A JWT (JSON Web Token) is a short-lived credential used to authenticate a single user session against the inference endpoint.

Minting: Call POST /auth/v1/auth/mint with your API key in the Authorization: Bearer header and a user_id in the request body. Behest verifies the API key, then signs a JWT using RS256.

JWT claims:

Claim	Description
`tid`	Tenant ID
`pid`	Project ID
`uid`	End-user ID (from your `user_id` field)
`role`	Role (`user`, `dashboard-service`, `admin`)
`scp`	Scopes array (empty by default)
`tier`	Optional tier name for per-tier settings
`iss`	Issuer (`https://api.behest.app`)
`aud`	Audience (`behest`)
`iat`	Issued-at (Unix timestamp)
`nbf`	Not-before (Unix timestamp)
`exp`	Expiry (Unix timestamp)
`jti`	Unique token ID

Lifespan: 60 seconds minimum, 86400 seconds (24h) maximum. Default: 3600 seconds (1h). Design your application to mint fresh tokens proactively before the current one expires.

Verification: Kong verifies the JWT signature using the JWKS endpoint (GET /.well-known/jwks.json) and rejects expired or malformed tokens before the request reaches LiteLLM.

BYOK (Bring Your Own Keys)

BYOK lets you connect your own LLM provider accounts so that:

Inference costs appear on your provider bills, not Behest's
You control your rate limits and spend directly with each provider
Behest is entirely out of the billing loop

How it works:

You store your provider API key via PUT /auth/v1/tenants/:tenantId/providers/:providerType
Behest validates the key against the provider API, then encrypts it with AES-256-GCM and stores the ciphertext
Each project selects which model to use via PUT /auth/v1/projects/:projectId/settings/model
On every inference request, LiteLLM's custom_auth.py reads the encrypted key from Redis, decrypts it in-process, and uses it for that single call
The plaintext key exists only in memory for the duration of one upstream call — it is never logged or returned

Supported providers: openai, anthropic, google, openrouter, mistral, cohere

Plan requirement: BYOK requires a Pro subscription or higher. Free plan tenants receive a 403 BYOAK_REQUIRES_PRO error.

Tiers

Tiers let you define different settings profiles for different user segments within a single project. For example, your "premium" users might get a higher RPM limit and a different system prompt than your "free" users.

Up to 3 tiers per project
Each tier has a name and an overrides object (subset of project settings)
At mint time, pass tier: "premium" in the request body to get a JWT tagged with that tier
Kong and LiteLLM resolve the effective settings by merging the tier overrides on top of the project defaults
Fields that can be overridden: rpm_limit, tokens_per_day, pii_mode, pii_entities, sentinel_mode, sentinel_blocklist, memory_enabled, memory_window, retention_days, store_tool_calls, provider_model, system_prompt

Rate Limiting

Rate limiting is enforced at the Kong gateway level before any request reaches LiteLLM.

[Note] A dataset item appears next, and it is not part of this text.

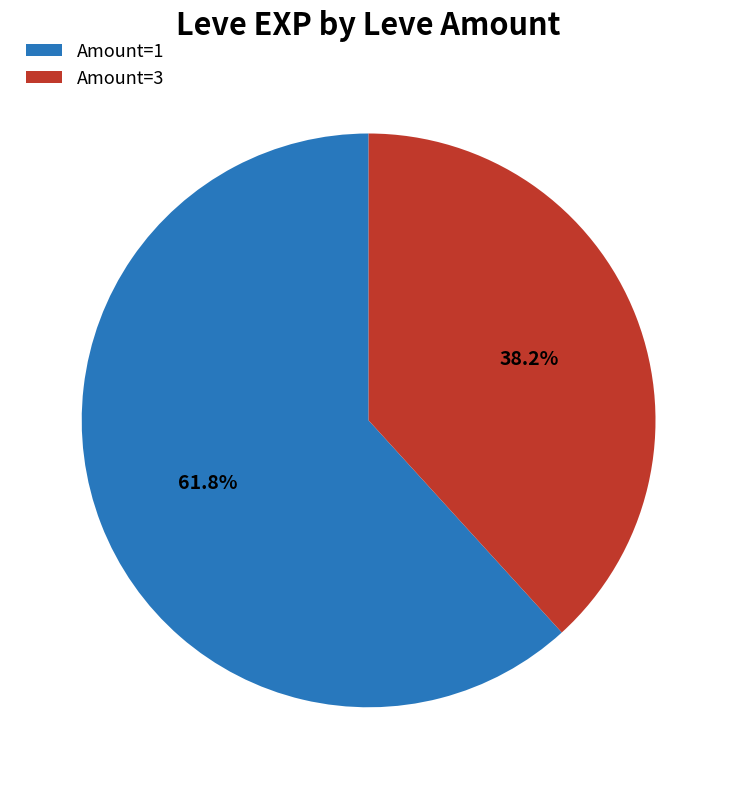

Combined, do Amount=3 and Amount=1 account for over 50%?

Yes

Per-project RPM limit Configured as rpm_limit in project settings (default: 60 RPM). Kong counts requests per project per minute using a Redis counter keyed on rpm:{tenantId}:{projectId}:{YYYYMMDDHHM}. Exceeds return 429 Too Many Requests.

Per-user RPM limit A fraction of the project RPM limit (default: 10% of project limit). Requests from the same uid JWT claim above this threshold are rejected. Set per-user limits to 0 to disable.

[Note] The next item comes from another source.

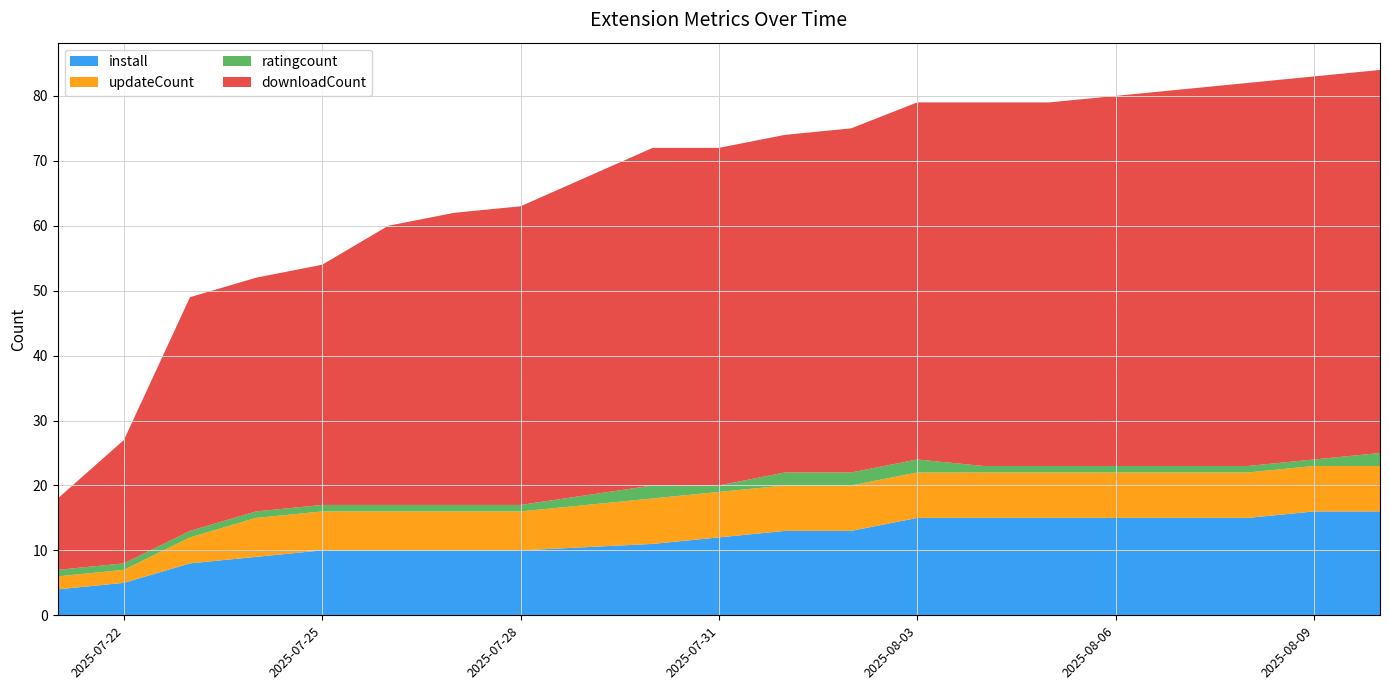

True or false: updateCount and ratingcount intersect in this chart.

False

Per-user daily token budget Configured as tokens_per_day in project settings (default: 1,000,000 tokens/day per user). Tracked via Redis counter. On budget exhaustion, requests return 429.

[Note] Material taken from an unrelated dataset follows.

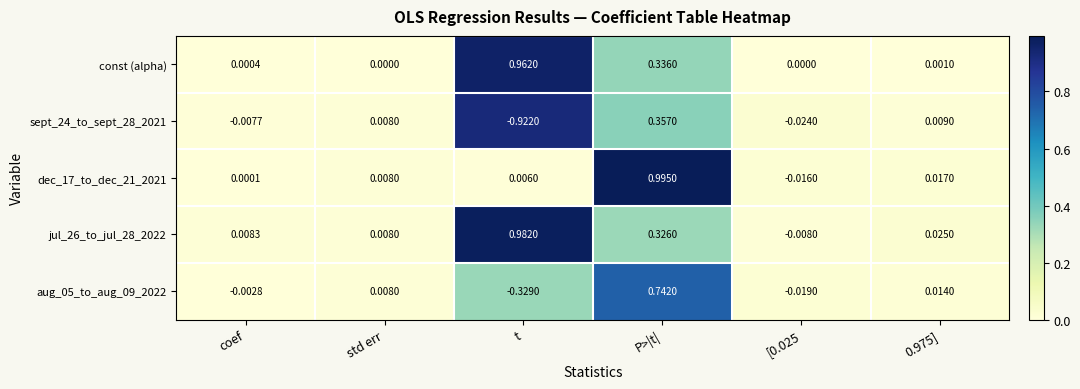

Where does the jul_26_to_jul_28_2022 series first go above 0?

coef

Per-project aggregate token budget Separate from per-user budget. Default: 10,000,000 tokens/day for the entire project. Configurable via config:{pid}:project_tokens_per_day in Redis.

Kill Switches

Kill switches let you immediately halt all inference requests without waiting for key revocation or deployment changes.

Scope	Redis key	Effect
Global	`killswitch:global`	Blocks all inference on the entire platform
Tenant	`killswitch:tenant:{tenantId}`	Blocks all inference for one tenant
Project	`killswitch:project:{projectId}`	Blocks all inference for one project

Kill switches are checked in order (global → tenant → project) on every request. They take effect within milliseconds — there is no caching delay. Manage them via the admin endpoints at POST /v1/admin/killswitch/*.